Domain Namespace Requirements
To set up federated delegation for your on-premises Exchange 2010 organization, you must configure a domain proof of ownership record for any domains used for user e-mail accounts or for hosting user accounts in Microsoft Outlook Live or Microsoft Online Services.
Step 1: Create a federation trust with the Microsoft Federation Gateway
You can use the EMC or the Shell to create a federation trust. For detailed instructions, see Create a Federation Trust.
Step 2: Create TXT records for federated delegation
To provide proof of ownership of a registered Internet domain, you must create a text (TXT) record in the public Domain Name System (DNS) zone for each primary e-mail or SMTP proxy domain you want to federate.

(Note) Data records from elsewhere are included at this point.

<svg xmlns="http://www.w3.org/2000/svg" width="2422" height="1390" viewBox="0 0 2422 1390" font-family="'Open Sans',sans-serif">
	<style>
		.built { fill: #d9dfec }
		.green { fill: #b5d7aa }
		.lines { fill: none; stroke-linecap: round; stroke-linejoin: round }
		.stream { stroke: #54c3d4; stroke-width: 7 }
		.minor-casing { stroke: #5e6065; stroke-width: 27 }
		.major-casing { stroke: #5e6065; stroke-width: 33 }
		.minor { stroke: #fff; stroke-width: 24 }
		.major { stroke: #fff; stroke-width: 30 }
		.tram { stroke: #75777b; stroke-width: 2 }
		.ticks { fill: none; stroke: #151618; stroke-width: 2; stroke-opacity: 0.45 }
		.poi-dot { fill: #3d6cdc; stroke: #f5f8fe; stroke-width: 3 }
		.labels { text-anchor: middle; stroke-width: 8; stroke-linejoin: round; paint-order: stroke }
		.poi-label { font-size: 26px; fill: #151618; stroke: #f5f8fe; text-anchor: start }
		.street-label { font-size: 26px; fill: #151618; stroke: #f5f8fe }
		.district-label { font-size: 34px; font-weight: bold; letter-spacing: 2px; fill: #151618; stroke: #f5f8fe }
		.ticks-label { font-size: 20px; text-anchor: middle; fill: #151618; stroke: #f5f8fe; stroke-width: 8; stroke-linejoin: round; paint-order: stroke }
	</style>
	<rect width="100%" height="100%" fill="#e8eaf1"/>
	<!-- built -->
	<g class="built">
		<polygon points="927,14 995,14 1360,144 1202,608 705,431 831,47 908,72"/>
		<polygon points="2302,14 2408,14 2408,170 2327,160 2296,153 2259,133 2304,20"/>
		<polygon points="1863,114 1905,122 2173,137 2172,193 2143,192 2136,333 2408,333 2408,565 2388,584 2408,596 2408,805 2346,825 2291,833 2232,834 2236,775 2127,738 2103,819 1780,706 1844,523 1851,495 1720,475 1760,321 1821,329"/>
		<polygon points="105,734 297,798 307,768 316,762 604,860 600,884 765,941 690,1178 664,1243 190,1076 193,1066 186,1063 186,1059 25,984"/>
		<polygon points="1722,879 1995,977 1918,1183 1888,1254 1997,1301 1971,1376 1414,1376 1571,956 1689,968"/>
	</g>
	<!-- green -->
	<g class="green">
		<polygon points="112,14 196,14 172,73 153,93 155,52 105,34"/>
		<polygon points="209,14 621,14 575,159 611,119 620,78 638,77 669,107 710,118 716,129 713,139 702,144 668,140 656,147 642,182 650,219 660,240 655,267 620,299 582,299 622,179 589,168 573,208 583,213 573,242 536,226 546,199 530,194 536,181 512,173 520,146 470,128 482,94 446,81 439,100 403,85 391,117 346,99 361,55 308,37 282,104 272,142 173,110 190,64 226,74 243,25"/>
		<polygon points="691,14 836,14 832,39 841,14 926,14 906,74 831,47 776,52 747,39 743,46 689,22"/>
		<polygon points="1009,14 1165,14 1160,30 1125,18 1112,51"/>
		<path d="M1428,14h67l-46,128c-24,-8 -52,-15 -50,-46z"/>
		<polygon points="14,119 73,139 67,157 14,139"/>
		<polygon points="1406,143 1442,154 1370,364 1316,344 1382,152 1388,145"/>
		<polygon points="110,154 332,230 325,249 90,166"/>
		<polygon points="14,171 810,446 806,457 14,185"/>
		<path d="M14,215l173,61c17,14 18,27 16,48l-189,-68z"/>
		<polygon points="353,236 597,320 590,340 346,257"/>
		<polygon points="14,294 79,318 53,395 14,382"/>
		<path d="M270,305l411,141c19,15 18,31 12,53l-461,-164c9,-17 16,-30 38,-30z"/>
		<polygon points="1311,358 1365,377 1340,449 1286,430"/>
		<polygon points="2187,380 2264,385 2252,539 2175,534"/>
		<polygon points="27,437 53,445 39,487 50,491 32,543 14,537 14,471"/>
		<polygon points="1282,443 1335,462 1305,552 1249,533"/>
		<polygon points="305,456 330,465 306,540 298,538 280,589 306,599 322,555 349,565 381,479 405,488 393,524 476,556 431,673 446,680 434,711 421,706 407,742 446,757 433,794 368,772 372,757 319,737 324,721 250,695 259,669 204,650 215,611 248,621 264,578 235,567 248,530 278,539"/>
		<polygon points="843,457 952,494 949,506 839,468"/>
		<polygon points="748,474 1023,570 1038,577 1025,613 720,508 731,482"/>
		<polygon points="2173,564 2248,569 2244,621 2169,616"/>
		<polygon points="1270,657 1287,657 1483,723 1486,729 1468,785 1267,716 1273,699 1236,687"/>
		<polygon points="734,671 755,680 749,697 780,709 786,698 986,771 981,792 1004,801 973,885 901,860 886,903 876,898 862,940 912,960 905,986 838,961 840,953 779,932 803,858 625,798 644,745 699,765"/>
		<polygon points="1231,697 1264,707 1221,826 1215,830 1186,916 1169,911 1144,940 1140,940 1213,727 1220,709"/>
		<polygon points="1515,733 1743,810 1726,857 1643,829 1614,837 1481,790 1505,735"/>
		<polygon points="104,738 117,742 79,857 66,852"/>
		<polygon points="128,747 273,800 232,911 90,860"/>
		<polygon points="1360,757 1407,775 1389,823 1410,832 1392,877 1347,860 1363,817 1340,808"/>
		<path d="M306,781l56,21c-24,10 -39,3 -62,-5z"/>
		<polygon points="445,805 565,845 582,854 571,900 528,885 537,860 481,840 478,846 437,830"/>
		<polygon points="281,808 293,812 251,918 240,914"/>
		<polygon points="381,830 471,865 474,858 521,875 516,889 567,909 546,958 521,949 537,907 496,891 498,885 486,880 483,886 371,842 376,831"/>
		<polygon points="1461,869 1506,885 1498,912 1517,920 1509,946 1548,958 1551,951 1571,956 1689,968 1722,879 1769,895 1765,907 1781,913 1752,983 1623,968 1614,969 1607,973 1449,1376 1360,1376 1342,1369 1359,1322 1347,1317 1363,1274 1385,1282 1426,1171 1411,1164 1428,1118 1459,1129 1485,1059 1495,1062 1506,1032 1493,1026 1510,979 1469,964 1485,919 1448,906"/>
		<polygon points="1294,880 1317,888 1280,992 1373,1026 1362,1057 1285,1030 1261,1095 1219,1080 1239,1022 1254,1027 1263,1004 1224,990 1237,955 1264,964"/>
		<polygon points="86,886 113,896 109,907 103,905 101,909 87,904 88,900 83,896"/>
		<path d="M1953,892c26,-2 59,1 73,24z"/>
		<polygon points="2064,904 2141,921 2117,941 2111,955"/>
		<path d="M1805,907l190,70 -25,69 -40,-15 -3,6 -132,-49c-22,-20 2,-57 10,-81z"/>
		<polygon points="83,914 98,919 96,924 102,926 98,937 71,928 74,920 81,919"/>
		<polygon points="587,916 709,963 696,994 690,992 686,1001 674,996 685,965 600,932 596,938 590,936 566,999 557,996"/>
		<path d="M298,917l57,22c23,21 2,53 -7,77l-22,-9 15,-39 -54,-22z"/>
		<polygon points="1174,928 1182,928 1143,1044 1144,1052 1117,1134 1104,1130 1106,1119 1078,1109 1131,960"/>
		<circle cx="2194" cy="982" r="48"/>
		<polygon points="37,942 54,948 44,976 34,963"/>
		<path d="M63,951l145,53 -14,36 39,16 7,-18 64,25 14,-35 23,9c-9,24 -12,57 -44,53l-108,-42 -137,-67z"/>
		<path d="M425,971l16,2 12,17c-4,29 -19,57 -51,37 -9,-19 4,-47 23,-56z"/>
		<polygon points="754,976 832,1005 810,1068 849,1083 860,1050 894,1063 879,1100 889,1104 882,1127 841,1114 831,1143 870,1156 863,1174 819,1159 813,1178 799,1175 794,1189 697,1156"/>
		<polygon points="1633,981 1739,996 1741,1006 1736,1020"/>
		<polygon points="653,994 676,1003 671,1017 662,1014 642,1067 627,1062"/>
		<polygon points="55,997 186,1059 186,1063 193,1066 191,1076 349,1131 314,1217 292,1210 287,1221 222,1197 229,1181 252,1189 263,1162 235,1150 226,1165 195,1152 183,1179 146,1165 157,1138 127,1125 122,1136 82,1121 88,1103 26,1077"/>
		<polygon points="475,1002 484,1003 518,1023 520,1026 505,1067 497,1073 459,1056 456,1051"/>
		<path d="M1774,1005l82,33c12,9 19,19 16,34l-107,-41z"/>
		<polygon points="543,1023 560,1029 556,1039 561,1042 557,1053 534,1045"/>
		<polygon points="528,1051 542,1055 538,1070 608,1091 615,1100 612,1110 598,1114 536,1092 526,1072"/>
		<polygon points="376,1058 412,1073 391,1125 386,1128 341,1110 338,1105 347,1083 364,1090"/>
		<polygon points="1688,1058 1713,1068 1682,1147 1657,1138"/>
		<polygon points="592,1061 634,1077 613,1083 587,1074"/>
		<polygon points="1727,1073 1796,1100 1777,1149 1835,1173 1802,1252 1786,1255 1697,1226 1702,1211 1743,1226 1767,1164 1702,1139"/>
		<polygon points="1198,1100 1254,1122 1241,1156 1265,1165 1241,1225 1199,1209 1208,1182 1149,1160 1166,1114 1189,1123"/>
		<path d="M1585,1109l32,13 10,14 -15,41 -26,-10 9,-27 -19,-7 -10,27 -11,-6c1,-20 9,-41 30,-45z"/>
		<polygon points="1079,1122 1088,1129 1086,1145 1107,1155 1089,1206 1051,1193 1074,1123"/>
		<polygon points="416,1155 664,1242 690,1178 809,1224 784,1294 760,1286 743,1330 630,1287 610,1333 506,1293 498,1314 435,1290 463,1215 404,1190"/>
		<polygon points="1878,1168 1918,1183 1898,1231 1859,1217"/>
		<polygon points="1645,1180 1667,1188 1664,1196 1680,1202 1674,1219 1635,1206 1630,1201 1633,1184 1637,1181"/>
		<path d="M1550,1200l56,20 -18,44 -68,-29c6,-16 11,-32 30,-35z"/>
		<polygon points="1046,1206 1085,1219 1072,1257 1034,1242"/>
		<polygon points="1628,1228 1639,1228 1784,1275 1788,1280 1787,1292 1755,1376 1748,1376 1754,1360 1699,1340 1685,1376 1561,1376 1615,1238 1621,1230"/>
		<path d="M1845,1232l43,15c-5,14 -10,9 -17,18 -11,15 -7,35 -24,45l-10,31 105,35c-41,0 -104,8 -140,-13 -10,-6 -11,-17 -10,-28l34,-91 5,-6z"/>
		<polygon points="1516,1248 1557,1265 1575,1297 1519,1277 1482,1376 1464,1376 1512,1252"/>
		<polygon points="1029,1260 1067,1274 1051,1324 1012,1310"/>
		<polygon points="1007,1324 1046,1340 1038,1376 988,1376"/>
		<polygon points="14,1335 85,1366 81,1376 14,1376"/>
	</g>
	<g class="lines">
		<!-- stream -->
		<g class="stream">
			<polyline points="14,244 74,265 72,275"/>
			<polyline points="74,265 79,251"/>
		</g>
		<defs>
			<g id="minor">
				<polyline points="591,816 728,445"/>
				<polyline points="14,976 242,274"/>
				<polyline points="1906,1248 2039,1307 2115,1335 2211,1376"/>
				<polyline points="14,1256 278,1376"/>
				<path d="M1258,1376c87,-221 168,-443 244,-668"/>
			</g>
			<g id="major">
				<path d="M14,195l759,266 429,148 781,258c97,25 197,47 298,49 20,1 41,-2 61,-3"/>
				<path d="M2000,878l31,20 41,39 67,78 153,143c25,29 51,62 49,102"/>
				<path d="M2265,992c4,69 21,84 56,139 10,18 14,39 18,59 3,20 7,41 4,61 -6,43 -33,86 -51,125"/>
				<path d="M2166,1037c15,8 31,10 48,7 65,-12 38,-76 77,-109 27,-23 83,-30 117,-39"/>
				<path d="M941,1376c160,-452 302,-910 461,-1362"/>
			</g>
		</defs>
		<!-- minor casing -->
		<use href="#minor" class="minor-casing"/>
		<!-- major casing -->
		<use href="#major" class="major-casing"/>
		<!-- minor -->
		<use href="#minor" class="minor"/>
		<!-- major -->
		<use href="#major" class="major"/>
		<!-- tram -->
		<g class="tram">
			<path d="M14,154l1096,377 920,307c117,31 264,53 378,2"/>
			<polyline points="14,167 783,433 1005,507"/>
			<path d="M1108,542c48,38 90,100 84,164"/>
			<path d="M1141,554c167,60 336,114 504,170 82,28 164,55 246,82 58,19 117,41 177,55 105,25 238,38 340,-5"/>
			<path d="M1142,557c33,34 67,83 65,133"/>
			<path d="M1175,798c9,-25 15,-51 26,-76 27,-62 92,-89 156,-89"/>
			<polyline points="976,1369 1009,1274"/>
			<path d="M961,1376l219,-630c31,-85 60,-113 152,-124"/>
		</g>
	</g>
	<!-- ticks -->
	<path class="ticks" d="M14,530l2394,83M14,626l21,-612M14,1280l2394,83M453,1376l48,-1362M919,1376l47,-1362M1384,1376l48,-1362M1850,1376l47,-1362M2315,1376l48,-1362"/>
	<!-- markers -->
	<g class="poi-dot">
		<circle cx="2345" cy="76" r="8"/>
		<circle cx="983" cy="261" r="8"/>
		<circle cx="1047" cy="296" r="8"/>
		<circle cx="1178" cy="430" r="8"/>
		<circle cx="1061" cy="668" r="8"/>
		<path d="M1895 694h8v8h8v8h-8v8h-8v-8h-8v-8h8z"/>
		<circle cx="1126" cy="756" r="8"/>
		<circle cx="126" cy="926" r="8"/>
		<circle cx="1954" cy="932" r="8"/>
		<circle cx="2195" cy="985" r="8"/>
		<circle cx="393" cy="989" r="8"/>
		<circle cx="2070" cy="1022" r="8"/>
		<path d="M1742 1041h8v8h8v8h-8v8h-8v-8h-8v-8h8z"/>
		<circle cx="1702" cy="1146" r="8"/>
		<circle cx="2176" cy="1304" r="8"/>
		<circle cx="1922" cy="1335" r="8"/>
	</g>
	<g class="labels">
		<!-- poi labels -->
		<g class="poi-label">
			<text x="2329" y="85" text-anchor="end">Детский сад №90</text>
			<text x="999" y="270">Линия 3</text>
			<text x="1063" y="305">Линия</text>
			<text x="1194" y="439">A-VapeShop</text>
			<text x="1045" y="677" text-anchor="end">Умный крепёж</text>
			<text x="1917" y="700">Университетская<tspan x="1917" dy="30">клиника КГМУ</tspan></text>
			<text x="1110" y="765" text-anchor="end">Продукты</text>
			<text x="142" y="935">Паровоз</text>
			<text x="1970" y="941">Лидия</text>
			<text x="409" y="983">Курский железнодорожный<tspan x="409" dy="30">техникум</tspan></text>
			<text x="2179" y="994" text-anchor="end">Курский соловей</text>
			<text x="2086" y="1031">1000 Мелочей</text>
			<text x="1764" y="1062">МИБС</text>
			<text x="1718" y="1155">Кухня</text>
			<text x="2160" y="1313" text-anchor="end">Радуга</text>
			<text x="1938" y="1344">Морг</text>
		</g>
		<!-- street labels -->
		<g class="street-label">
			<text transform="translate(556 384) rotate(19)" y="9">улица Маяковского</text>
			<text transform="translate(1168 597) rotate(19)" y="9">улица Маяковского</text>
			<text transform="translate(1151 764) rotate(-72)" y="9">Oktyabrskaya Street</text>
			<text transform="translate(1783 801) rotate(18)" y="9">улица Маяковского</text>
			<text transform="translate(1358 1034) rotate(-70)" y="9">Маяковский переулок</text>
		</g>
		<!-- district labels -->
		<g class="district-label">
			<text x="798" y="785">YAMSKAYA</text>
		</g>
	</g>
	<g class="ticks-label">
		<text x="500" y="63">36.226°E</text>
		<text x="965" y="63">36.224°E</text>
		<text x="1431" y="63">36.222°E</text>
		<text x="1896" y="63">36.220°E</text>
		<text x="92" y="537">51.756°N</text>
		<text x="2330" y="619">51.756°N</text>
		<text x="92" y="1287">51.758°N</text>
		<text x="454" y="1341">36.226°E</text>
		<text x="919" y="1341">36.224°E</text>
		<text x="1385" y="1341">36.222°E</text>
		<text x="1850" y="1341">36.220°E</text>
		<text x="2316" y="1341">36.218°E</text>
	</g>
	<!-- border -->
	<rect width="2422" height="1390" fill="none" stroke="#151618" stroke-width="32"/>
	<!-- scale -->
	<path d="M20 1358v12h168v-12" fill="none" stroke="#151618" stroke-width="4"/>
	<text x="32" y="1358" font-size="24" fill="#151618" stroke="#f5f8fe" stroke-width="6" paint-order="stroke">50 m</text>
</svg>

For example, if your primary SMTP domain is contoso.com, you would create a TXT record for contoso.com.
You can use DNS Manager or the DNSCmd command to create a TXT record for federation. For detailed instructions, see Create a TXT Record for Federation.
Step 3: Configure the domains for federated delegation
You also need to add the primary SMTP domain as a federated domain for your Exchange organization.
|To participate in federated delegation, users who aren't using contoso.com as their e-mail address domain need to have contoso.com added as a proxy address domain to their account or have their e-mail address domain added as an additional federated domain.|
This command uses the Shell to add the domain used in the contoso.com example.
Add-FederatedDomain -DomainName contoso.com
You can use the EMC or the Shell to configure domains for federated delegation. For detailed instructions, see Manage Federation.
Step 4: Create an Autodiscover DNS record
You need to add an alias canonical name (CNAME) resource record to your public-facing DNS. The new CNAME record should point to an Internet-facing Client Access server that's running the Autodiscover service.
In the previous Contoso example, the new CNAME record would specify autodiscover.contoso.com as the host name. For organizations using Microsoft DNS, you can add a CNAME record by using either DNS Manager or the DNSCmd command. For detailed instructions, see Add an Alias (CNAME) Resource Record to a Zone.
Step 5: Create an organization relationship
You can use the EMC or the Shell to create an organization relationship. For detailed instructions, see Create an Organization Relationship.